On avait déjà remarqué que le président avait un goût certain pour la poésie. La seul fragment qui nous est parvenu de son Apostrophe à Martinon est un alexandrin d'une grande régularité:

«Je t'ai donné mon fils, je t'ai donné ma ville.»

Le "cass'toi alors pauv'con" pose davantage de problèmes de scansion… Il semble que Mr Thierry Guichard ait tranché en procédant à l'élision de la voyelle initiale du "alors". C'est un point de vue défendable et conforme aux règles d'élision de la prosodie latine (si mes souvenirs sont bons). Mézalors, en chipotant un peu, il me semble qu'il faudrait plutôt entendre le rythme 3-2, et non 2-1-2, d'où une rupture de symétrie.

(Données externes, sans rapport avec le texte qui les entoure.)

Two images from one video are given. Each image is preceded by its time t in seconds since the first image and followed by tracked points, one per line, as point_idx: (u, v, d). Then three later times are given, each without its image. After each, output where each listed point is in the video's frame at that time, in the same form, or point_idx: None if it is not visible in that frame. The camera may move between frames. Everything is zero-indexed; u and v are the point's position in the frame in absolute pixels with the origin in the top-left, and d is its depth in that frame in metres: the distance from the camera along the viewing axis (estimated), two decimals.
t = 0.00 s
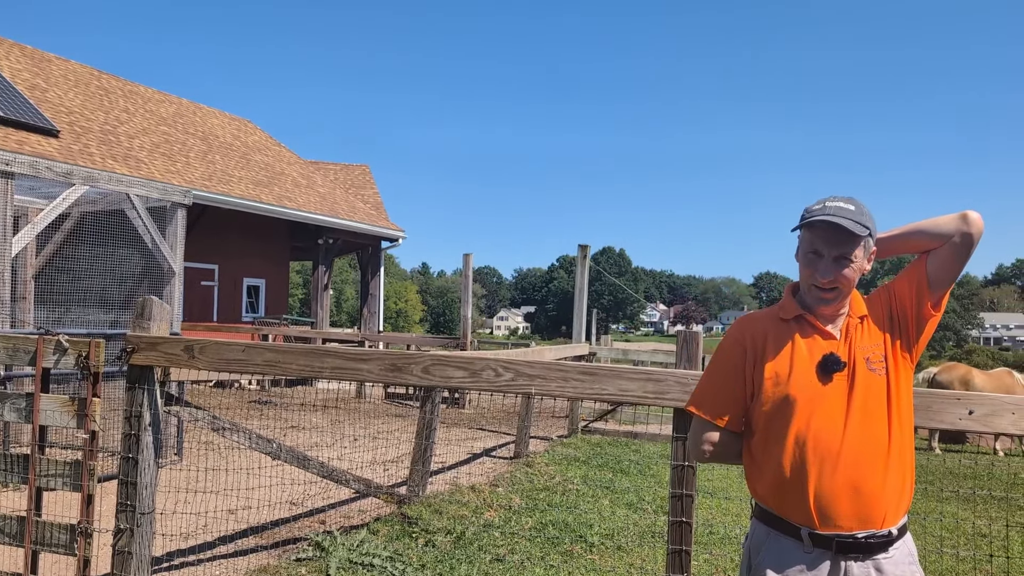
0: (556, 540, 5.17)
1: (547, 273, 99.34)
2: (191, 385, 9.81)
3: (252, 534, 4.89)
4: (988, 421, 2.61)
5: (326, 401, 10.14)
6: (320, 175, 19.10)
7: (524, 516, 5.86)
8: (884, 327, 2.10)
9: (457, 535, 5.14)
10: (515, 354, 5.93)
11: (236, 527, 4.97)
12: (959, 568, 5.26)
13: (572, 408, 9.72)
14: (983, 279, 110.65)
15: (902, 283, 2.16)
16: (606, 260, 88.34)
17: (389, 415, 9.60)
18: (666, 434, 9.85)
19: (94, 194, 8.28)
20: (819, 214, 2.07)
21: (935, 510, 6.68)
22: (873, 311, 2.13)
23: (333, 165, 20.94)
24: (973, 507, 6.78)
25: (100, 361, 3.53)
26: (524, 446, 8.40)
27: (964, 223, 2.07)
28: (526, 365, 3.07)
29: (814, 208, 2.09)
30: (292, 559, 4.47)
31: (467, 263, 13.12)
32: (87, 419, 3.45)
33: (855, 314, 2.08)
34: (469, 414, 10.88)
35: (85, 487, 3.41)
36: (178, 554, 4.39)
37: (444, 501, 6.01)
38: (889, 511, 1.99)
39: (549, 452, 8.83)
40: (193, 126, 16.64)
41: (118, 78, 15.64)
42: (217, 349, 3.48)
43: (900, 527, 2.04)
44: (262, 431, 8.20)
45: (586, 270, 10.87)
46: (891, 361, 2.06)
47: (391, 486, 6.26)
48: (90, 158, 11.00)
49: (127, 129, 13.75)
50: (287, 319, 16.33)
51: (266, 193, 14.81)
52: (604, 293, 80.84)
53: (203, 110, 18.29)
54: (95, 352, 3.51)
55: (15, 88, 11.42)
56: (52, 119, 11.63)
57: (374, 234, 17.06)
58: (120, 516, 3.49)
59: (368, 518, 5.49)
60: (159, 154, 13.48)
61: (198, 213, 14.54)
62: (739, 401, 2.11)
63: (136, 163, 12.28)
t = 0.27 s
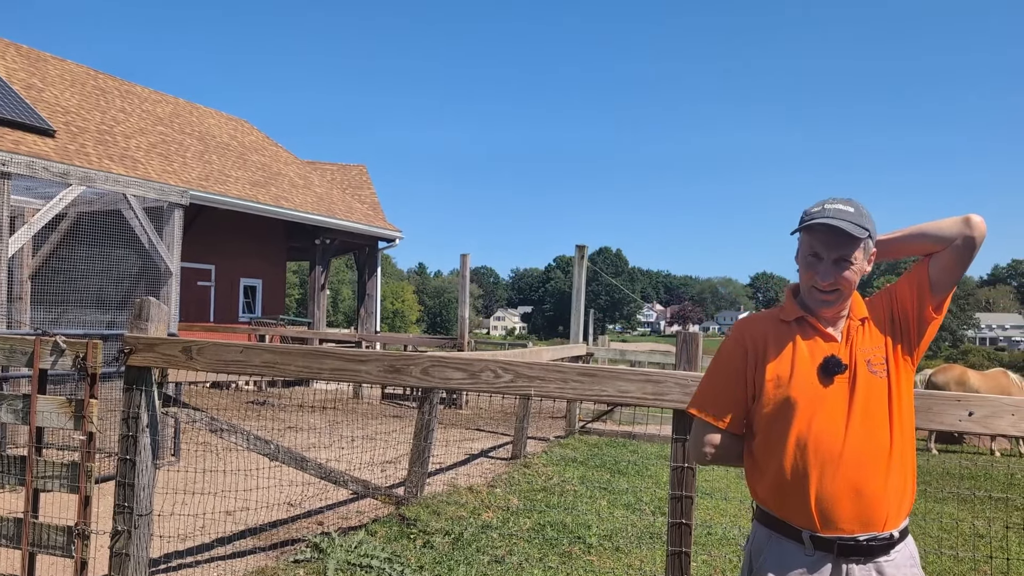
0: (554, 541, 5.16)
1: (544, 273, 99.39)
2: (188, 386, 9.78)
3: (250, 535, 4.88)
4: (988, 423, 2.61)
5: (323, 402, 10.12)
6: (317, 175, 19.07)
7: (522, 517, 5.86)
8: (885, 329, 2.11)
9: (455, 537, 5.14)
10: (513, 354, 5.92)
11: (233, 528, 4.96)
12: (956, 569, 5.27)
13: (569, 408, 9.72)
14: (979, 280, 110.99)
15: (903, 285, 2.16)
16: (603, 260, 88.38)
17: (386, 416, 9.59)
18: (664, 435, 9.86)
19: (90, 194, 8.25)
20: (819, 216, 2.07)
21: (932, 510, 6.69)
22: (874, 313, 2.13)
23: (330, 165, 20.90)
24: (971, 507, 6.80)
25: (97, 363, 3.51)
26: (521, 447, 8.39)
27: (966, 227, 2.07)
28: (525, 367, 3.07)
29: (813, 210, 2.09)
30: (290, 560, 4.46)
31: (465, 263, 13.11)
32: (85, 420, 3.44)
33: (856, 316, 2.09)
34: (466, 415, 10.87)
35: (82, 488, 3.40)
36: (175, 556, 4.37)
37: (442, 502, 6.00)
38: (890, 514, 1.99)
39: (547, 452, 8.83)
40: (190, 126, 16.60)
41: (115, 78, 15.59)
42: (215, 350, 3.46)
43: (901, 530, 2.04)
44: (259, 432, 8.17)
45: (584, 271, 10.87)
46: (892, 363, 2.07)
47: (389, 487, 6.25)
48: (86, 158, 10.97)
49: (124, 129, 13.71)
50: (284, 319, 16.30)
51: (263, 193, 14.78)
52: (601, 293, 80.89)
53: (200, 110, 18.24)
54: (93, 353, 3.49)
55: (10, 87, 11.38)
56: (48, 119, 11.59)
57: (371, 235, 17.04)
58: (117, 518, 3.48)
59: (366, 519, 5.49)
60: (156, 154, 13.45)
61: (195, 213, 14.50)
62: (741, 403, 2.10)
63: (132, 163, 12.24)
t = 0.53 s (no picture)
0: (554, 542, 5.16)
1: (541, 272, 99.39)
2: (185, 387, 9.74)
3: (249, 537, 4.87)
4: (989, 425, 2.62)
5: (320, 402, 10.11)
6: (314, 175, 19.04)
7: (522, 518, 5.86)
8: (891, 330, 2.11)
9: (454, 538, 5.13)
10: (512, 355, 5.91)
11: (232, 530, 4.94)
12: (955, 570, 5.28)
13: (568, 409, 9.72)
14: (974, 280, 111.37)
15: (907, 286, 2.17)
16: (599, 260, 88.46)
17: (385, 416, 9.57)
18: (663, 435, 9.86)
19: (88, 194, 8.22)
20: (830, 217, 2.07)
21: (930, 510, 6.71)
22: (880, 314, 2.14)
23: (327, 165, 20.87)
24: (969, 508, 6.82)
25: (98, 364, 3.50)
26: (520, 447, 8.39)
27: (974, 230, 2.08)
28: (526, 368, 3.07)
29: (824, 211, 2.08)
30: (290, 562, 4.45)
31: (462, 263, 13.11)
32: (85, 421, 3.42)
33: (861, 317, 2.10)
34: (465, 415, 10.86)
35: (83, 490, 3.39)
36: (175, 558, 4.36)
37: (441, 503, 6.00)
38: (898, 516, 2.01)
39: (545, 453, 8.83)
40: (187, 126, 16.55)
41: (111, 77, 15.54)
42: (216, 352, 3.46)
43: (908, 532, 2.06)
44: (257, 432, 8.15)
45: (582, 271, 10.87)
46: (900, 365, 2.08)
47: (388, 488, 6.24)
48: (83, 158, 10.93)
49: (121, 128, 13.67)
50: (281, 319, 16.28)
51: (261, 193, 14.75)
52: (598, 293, 80.96)
53: (197, 110, 18.19)
54: (93, 355, 3.47)
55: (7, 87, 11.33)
56: (45, 119, 11.55)
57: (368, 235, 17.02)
58: (117, 519, 3.47)
59: (365, 520, 5.48)
60: (153, 154, 13.41)
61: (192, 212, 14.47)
62: (751, 405, 2.09)
63: (129, 162, 12.21)
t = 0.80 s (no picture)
0: (547, 543, 5.16)
1: (534, 272, 99.42)
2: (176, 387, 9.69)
3: (241, 538, 4.85)
4: (982, 425, 2.64)
5: (313, 403, 10.08)
6: (307, 175, 18.97)
7: (515, 518, 5.86)
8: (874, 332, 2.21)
9: (447, 538, 5.12)
10: (505, 356, 5.91)
11: (224, 531, 4.92)
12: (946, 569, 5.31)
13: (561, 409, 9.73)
14: (964, 280, 112.18)
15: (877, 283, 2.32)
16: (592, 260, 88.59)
17: (377, 417, 9.55)
18: (655, 435, 9.89)
19: (78, 194, 8.15)
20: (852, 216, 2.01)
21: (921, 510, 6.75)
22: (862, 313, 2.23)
23: (320, 165, 20.80)
24: (960, 507, 6.86)
25: (88, 365, 3.47)
26: (513, 447, 8.38)
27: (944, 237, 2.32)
28: (520, 369, 3.07)
29: (849, 211, 1.99)
30: (282, 563, 4.44)
31: (455, 263, 13.10)
32: (75, 423, 3.40)
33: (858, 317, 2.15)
34: (457, 415, 10.85)
35: (73, 491, 3.36)
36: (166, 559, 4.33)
37: (434, 503, 5.99)
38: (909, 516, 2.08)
39: (539, 453, 8.84)
40: (178, 125, 16.46)
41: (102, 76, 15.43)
42: (208, 352, 3.45)
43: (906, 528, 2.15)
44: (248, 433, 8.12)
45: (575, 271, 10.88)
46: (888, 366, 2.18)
47: (381, 489, 6.22)
48: (74, 157, 10.85)
49: (112, 127, 13.58)
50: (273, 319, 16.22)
51: (253, 193, 14.69)
52: (590, 293, 81.07)
53: (188, 109, 18.09)
54: (83, 355, 3.45)
55: None
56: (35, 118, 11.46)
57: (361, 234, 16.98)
58: (107, 521, 3.45)
59: (357, 521, 5.47)
60: (144, 153, 13.33)
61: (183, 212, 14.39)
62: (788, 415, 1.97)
63: (120, 162, 12.13)
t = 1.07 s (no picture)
0: (535, 543, 5.19)
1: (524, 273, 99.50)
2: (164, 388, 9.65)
3: (229, 539, 4.84)
4: (965, 426, 2.69)
5: (302, 404, 10.06)
6: (296, 175, 18.92)
7: (504, 519, 5.88)
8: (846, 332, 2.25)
9: (436, 539, 5.14)
10: (494, 357, 5.93)
11: (213, 532, 4.91)
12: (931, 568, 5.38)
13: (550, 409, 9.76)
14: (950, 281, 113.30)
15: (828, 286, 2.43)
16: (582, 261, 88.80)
17: (367, 418, 9.55)
18: (644, 435, 9.94)
19: (65, 194, 8.11)
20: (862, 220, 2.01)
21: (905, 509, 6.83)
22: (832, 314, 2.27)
23: (309, 165, 20.74)
24: (945, 507, 6.95)
25: (75, 367, 3.46)
26: (502, 448, 8.40)
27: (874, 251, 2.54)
28: (509, 371, 3.10)
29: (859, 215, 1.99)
30: (270, 565, 4.44)
31: (445, 264, 13.11)
32: (62, 425, 3.39)
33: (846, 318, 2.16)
34: (447, 416, 10.86)
35: (60, 494, 3.35)
36: (153, 561, 4.33)
37: (423, 504, 6.01)
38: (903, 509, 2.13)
39: (528, 454, 8.87)
40: (166, 125, 16.36)
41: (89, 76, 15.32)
42: (196, 354, 3.45)
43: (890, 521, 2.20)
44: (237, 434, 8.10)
45: (564, 272, 10.91)
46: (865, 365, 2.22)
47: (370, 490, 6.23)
48: (61, 158, 10.77)
49: (99, 128, 13.48)
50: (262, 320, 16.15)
51: (241, 193, 14.63)
52: (580, 294, 81.24)
53: (177, 109, 17.99)
54: (70, 357, 3.44)
55: None
56: (21, 118, 11.37)
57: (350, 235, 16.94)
58: (95, 524, 3.44)
59: (346, 523, 5.47)
60: (132, 153, 13.24)
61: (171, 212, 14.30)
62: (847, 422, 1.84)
63: (108, 162, 12.04)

En abandonnant la symétrie, mais en tenant ferme sur la régularité, on obtient 2-2-2, qui est d'une platitude à marcher au pas…

A ce propos, de nombreux commentateurs ont remarqué que le monostiche "cass'toi alors pauv'con" était un excellent slogan pour rythmer la grande manifestation qui devrait conduire sous peu le souverain à partir en exil. Les difficultés précédentes m'en font douter.


PS: Grand merci à Thierry Guichard, pour son autorisation.

3 commentaires:

Anonyme a dit…

Ah ! Qu'en termes choisis ce qui s'entend bien s'énonce exquisement !

Merci une fois encore pour l'éclat de rire que m'a procuré ce billet. J'ai tout particulièrement apprécié la leçon d'instruction civique, indispensablement suivie de la leçon de français.

Et si on envoyait Messieurs Sarkozy, Guéant etc. faire leurs discours au taureau ? On pourrait peut-être regarder le 20h à nouveau...

Anonyme a dit…

Merci aussi !!
J'ai adoré Blanchette.
Et la vigueur du mot socialiste.
Et la "polésie" (comme disait Desproges).
Je sors donc moins nunuche qu'avant de la lecture de ce billet !
Moins nunuche je suis
Qu'avant lecture d'ici
(oh bé ça contagionne)
Kiki :-)

Guy M. a dit…

@ Françoise et Kiki,
Ne me remerciez pas, you're welcome, comme on dit ici depuis juin 44.
A part ça, Blanchette et le taureau en ont un peu marre..."on est pas des humains!", ruminent-ils.